The damn Jigabushas are a crazed jungle tribe whose members brag that they eat skunk for breakfast, tarantulas for lunch, and then for dinner they eat a type of salad made up of pack rat legs, scorpion tits, and grasshopper vaginas.
Yes, the Jigabushas are definitely one African tribe whose eating habits certainly leaves something to be desired.
In fact the word on the streets of Nairobi is that even the meanest cannibal tribe in all of Africa the Zumayates have said that they would not eat a member of the Jigabusha tribe even if they were on the verge of utter starvation.
Fernando Monte Verde has seen the evils of the world. He has known the most diabolical of the diabolical. He has broken bread with leftover Nazis in Argentina. He has had wine with the last surviving Kamikaze pilot, Hiro Matsubashi who only managed to survive because he lost the American battleship the USS Massachusetts in the sun.
Monte Verde has been on top of a two ton Indian elephant who suddenly went crazy and stampeded running for a full three hours before Monte Verde was able to reach down and cut off his nuts (the elephants) causing the elephant to fall to the ground like a friggin fat bowling ball.
Ferny, as his sister calls him, has jumped off the 1,250 foot Royal Gorge Bridge in Canon City, Colorado using four regular sized handkerchiefs tied together as a parachute.
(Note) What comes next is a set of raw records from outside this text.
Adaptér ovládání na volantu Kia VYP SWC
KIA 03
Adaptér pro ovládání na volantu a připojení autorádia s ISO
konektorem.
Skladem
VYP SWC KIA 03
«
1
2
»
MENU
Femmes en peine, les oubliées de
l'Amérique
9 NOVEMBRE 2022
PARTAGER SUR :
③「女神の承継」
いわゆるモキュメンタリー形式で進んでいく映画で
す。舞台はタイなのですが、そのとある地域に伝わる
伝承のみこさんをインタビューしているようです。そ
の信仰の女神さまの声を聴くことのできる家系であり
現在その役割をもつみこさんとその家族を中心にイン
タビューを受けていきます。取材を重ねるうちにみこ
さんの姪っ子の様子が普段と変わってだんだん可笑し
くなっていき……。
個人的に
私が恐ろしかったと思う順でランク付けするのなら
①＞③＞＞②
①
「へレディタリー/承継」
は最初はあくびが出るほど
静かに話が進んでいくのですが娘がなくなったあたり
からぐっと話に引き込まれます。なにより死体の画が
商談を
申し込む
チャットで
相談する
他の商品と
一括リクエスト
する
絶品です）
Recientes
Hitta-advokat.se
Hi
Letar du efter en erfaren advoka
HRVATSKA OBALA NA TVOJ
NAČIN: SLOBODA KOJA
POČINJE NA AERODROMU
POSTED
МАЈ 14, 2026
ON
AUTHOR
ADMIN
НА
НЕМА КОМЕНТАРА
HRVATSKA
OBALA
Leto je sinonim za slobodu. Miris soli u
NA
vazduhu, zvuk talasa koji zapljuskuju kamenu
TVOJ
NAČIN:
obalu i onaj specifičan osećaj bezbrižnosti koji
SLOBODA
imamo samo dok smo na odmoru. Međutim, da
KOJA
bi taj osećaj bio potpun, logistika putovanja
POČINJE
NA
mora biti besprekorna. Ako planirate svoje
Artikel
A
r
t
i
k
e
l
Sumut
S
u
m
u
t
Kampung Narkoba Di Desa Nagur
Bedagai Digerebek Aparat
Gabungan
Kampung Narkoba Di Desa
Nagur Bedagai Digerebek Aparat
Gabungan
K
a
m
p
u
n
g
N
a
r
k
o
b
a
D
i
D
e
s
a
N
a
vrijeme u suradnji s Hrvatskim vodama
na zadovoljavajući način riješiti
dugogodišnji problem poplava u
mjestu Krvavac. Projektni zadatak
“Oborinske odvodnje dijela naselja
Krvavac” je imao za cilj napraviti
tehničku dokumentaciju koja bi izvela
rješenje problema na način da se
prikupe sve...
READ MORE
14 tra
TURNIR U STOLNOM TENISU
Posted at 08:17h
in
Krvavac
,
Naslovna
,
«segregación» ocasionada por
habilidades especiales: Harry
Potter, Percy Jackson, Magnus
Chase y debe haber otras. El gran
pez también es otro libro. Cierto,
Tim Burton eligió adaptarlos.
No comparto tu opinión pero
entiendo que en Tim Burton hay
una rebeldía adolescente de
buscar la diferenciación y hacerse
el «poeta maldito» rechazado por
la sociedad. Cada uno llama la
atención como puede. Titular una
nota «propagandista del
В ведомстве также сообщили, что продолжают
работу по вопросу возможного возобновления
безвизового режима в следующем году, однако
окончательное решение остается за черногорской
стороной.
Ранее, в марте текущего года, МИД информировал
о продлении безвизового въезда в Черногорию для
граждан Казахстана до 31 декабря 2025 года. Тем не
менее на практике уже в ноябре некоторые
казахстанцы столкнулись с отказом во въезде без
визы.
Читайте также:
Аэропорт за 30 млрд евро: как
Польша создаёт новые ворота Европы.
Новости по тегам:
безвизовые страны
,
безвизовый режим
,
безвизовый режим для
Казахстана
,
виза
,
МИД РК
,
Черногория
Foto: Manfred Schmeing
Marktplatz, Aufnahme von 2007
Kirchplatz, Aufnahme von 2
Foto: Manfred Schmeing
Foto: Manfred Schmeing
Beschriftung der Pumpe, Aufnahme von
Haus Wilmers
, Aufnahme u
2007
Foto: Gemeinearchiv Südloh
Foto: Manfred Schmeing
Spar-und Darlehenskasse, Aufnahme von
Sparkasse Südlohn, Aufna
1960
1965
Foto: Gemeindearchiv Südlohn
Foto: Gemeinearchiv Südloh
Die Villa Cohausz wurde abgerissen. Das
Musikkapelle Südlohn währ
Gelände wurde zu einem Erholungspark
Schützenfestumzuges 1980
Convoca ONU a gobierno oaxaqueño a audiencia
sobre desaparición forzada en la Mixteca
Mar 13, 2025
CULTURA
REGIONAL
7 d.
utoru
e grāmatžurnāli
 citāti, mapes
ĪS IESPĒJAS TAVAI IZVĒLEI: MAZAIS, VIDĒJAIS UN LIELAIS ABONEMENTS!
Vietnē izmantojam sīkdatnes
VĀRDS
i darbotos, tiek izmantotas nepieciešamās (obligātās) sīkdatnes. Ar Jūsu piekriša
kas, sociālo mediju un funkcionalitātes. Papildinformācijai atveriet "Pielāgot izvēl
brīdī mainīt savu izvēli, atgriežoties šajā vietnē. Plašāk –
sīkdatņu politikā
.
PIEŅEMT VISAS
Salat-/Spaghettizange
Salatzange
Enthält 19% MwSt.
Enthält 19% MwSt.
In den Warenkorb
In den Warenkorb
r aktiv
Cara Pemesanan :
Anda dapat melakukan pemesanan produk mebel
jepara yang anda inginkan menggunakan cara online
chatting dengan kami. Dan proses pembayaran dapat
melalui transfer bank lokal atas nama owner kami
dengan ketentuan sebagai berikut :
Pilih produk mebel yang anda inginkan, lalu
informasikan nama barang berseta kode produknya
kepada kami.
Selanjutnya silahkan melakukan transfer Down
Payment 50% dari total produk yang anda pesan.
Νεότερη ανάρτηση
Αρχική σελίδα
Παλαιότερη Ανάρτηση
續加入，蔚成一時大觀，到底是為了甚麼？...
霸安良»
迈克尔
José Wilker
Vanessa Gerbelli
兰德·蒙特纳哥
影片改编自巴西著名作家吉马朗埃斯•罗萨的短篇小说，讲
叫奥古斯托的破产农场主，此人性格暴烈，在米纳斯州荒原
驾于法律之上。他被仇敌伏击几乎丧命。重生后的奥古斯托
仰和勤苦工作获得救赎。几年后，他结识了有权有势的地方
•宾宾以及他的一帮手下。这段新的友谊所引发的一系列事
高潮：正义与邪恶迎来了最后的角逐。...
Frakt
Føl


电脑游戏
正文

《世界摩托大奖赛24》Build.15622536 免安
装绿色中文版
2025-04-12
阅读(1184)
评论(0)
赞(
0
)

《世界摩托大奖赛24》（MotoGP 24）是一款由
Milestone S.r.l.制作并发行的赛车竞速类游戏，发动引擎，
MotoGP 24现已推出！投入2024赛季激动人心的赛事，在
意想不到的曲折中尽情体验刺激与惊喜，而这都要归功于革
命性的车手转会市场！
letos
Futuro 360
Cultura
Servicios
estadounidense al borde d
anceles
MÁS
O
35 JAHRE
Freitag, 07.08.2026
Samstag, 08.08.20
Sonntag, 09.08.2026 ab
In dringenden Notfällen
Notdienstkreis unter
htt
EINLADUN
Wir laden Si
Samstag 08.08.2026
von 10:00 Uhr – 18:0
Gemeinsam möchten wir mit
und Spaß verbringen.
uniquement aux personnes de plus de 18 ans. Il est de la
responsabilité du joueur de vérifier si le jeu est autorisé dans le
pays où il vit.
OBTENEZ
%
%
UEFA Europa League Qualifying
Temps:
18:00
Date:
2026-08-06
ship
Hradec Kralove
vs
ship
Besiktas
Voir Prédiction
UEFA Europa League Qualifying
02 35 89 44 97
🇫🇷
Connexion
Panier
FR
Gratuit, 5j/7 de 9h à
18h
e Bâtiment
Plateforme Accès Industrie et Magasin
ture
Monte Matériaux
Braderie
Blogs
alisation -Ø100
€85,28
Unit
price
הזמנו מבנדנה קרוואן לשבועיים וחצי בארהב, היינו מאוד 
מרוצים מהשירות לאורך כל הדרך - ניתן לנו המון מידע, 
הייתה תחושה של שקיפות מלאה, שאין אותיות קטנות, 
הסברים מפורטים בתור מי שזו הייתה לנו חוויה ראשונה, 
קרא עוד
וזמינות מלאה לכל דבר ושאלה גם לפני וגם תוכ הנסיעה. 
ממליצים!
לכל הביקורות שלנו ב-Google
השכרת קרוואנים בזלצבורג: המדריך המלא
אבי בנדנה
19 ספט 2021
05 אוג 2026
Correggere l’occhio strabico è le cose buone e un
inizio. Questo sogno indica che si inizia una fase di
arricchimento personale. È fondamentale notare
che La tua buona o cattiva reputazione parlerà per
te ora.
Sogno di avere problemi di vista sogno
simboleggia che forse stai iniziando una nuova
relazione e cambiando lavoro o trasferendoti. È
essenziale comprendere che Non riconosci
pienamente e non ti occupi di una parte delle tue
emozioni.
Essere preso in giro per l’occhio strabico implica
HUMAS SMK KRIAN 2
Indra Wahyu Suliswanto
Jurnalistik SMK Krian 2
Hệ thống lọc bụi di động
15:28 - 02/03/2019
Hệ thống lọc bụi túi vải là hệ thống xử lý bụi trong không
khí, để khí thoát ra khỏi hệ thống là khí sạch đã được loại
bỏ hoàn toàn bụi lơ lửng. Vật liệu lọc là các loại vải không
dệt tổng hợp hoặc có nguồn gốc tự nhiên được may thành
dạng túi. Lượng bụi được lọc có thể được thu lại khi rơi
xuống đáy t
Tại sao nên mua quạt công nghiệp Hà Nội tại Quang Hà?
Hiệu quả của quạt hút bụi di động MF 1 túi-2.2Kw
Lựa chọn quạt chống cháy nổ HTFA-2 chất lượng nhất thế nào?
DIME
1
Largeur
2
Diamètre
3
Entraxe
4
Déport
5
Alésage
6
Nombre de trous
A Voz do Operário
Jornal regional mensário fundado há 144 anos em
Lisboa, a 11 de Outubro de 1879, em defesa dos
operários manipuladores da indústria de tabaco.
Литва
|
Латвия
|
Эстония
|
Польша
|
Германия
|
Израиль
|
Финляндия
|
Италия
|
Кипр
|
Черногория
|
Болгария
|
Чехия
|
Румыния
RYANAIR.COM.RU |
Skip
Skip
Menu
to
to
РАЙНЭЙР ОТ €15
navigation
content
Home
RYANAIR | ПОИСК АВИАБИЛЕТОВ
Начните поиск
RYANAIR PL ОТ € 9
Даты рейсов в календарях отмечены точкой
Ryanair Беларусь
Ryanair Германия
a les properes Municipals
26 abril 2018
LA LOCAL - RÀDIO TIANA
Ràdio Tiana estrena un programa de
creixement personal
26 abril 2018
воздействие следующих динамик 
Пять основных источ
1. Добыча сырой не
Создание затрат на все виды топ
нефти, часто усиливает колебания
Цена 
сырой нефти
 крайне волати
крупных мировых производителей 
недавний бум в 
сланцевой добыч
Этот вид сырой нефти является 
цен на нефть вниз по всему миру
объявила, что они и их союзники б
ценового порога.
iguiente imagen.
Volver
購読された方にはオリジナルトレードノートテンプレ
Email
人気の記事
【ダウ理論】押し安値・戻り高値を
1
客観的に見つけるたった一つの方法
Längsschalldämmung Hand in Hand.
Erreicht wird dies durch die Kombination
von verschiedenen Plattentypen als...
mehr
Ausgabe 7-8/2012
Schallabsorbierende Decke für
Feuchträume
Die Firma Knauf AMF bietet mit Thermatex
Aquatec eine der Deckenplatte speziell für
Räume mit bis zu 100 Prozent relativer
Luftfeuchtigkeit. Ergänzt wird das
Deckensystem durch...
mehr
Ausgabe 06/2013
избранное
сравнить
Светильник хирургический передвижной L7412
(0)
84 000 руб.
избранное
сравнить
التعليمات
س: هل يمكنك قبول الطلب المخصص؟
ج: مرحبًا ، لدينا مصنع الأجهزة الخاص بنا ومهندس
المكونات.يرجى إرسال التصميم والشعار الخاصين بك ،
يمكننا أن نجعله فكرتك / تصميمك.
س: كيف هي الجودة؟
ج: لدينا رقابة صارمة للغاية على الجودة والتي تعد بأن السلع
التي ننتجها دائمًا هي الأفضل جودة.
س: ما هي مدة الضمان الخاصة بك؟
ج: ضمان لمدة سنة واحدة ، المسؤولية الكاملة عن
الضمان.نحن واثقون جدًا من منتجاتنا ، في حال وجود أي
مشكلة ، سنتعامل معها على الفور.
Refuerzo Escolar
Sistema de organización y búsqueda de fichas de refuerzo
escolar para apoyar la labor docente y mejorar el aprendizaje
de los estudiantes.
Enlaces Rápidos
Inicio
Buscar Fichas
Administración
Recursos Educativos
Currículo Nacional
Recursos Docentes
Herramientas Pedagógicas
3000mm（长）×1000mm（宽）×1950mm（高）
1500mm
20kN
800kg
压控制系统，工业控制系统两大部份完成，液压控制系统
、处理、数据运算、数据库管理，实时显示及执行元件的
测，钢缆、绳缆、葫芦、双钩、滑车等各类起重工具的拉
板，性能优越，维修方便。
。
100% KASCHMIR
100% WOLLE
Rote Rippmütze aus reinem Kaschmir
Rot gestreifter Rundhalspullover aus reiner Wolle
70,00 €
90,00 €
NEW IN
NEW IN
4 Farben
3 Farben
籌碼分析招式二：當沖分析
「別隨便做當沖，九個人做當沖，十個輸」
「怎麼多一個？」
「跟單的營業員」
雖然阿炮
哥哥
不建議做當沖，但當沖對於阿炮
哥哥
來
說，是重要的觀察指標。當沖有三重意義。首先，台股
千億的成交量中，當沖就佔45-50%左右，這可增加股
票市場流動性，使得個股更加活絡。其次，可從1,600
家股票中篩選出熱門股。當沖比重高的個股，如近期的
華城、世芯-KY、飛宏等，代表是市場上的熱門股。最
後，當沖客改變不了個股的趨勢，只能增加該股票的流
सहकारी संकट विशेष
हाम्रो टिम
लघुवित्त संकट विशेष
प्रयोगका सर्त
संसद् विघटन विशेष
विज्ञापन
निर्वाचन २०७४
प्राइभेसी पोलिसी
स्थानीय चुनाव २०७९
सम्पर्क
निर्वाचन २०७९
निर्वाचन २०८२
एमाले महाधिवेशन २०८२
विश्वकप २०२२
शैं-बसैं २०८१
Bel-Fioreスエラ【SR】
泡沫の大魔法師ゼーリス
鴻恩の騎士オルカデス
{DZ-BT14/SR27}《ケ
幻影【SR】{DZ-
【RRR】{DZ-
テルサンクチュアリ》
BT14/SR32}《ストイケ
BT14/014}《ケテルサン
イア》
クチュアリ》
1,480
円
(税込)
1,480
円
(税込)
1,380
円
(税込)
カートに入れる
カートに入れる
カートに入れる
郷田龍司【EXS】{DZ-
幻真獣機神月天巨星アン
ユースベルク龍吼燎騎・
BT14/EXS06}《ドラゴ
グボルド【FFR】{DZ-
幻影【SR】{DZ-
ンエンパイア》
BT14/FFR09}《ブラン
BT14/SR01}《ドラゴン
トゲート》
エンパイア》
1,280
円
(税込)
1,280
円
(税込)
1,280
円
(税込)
The bravest hombre of the bravest hombres has spent a week in the mosquito infested, anaconda overflowing jungles of the Amazon, where he survived by eating nothing but monkey elbows, parrot tongues, piranha hormones, crocodile nostrils, Blueberry Pop Tarts, and iguana ovaries.
The Cuban stud has run with the bulls in Pamplona, Spain; Guadalajara, Mexico; and East Los Angeles, California.
He has made love to women while swimming in the Pacific Ocean at a depth of almost 16,000 feet.
He has slept on the sands of the Kalahari Desert wearing only boxer shorts with the daytime temperature reaching 117 degrees and the nighttime temperature going down to 13 degrees.
But has Monte Verde ever once known fear? Has he ever hesitated? Has he ever complained that he was coming down with the flu and he better not do this or do that? No, and not only no, but hell no, damn no, and shit no.
The Hispanic hero does not even know how to spell the word fear. Yes he knows it begins with a friggin F, but that's all.
[EDITOR'S NOTE: In all honesty, I am sure that Mr. Monte Verde does know how to spell the word fear, but Abel (Rodriguez) is using his writer's license here to make a journalistic point by showing just exactly how mother effen tough this Fernando Monte Verde son-of-a-bitch dude actually is.]
And so as the Texas sun sets slowly in the west, the world's most interesting man will hopefully come face-to-face with the infamous Chupacabra.
Monte Verde says that when he kills "La Chupi" he will mount her on the wall of his master bedroom in his $8.8 million Beverly Hills mansion La Casa Con Huevos.
SIDENOTE: Before Fernando Monte Verde could make it out to Figginfacker's El Rancho Se Habla Grande Ranch, he received an emergency phone call. The call was from Portsmouth, England, and it was from his good friend, the well known British author and military strategist Sir Spoofer Skoob requesting that he meet with him immediately regarding Great Britain's upcoming highly secretive Christmas Eve invasion of North Korea.